> [EXERCISE SET]:
**1)** Rewrite the passage of the theater review between "With THE SANTALAND" and "a hundred sleighs.", inclusive, changing "creepy Santa Clauses" to "grumpy Santa Clauses".
**2)** Decide whether each statement agrees with the theater review. Answer yes or no, quoting the words of the review that decide it.
(a) Michael Matthews adapted the work for the stage.
(b) The reviewer did not like the voice Brendon uses for Sedaris.
(c) The show opens on a set made to look like a fake Christmas village.

> [READING PASSAGE]:
- - -
Shitty jobs have always been good fodder for the entertainment business. What with half the sit-coms on television revolving around the workplace and a wide number of indi films being ensemble comedies centering around a bar, restaurant, chain store, or convenience store, having a crappy work environment is something audiences can relate to.
With THE SANTALAND DIARIES, humorist David Sedaris’ dry wit is brought to the theatrical stage in the Joe Mantello adaption of the holiday hit. Directed by local theatre wunderkind Michael Matthews, the one-man show is a mini-tour de force for the play’s star Nicholas Brendon, best known as Xander from the Buffy the Vampire Slayer television show. He stars as David himself, a nebbish, out-of-work soap opera actor hopeful who, on a dare, applies to be a Macy’s Department Store Christmas Elf. Much to his chagrin he lands the job and spends his holidays with nauseated children, creepy Santa Clauses, racist parents, and enough distaste for the human race to fill a hundred sleighs.
Tackling the role with awkward flair is Brendon, who played awkward for seven years on Buffy. Here, he puts on a squeaky, almost child-like voice to represent the unusually-voiced Sedaris. (This was the only part of the performance I wasn’t fond of.) Playing to the audience, and many times, WITH the audience, Brendon dashes around the stage telling tales of work auditions, haughty co-workers, and the various elves he took a fancy to.
Opening on a minimal stage with a red and green backdrop, Brendon utilizes the space wisely and director Matthews doesn’t make anything too frenetic in order to keep us interested. The focus is Brendon and he charmingly delivers the goods.
Once “David” begins his job, the stage opens up to the set of a fake Christmas village which Brendon also makes good use of, keeping the stories and the action flowing. The only misstep in the production is really the script itself. Essentially a radio-friendly monologue, the anecdotes that are relayed don’t always flow from one to the next. Stories sometimes end without a punchline making for clumsy transitions. The end, especially, doesn’t really tie the show together and just sort of stops abruptly.
- - -
[Saved entries]
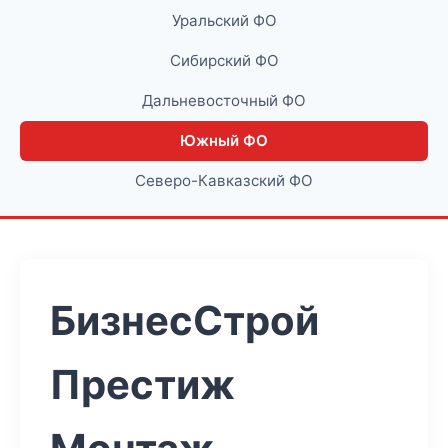
Уральский ФО
Сибирский ФО
Дальневосточный ФО
Южный ФО
Северо-Кавказский ФО
БизнесСтрой
Престиж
- - -
> [COMPLETED EXERCISE]:
**1)**
With THE SANTALAND DIARIES, humorist David Sedaris’ dry wit is brought to the theatrical stage in the Joe Mantello adaption of the holiday hit. Directed by local theatre wunderkind Michael Matthews, the one-man show is a mini-tour de force for the play’s star Nicholas Brendon, best known as Xander from the Buffy the Vampire Slayer television show. He stars as David himself, a nebbish, out-of-work soap opera actor hopeful who, on a dare, applies to be a Macy’s Department Store Christmas Elf. Much to his chagrin he lands the job and spends his holidays with nauseated children, grumpy Santa Clauses, racist parents, and enough distaste for the human race to fill a hundred sleighs.

**2)**
(a) No: "the Joe Mantello adaption of the holiday hit. Directed by local theatre wunderkind Michael Matthews"
(b) Yes: "This was the only part of the performance I wasn’t fond of."
(c) No: "Opening on a minimal stage with a red and green backdrop"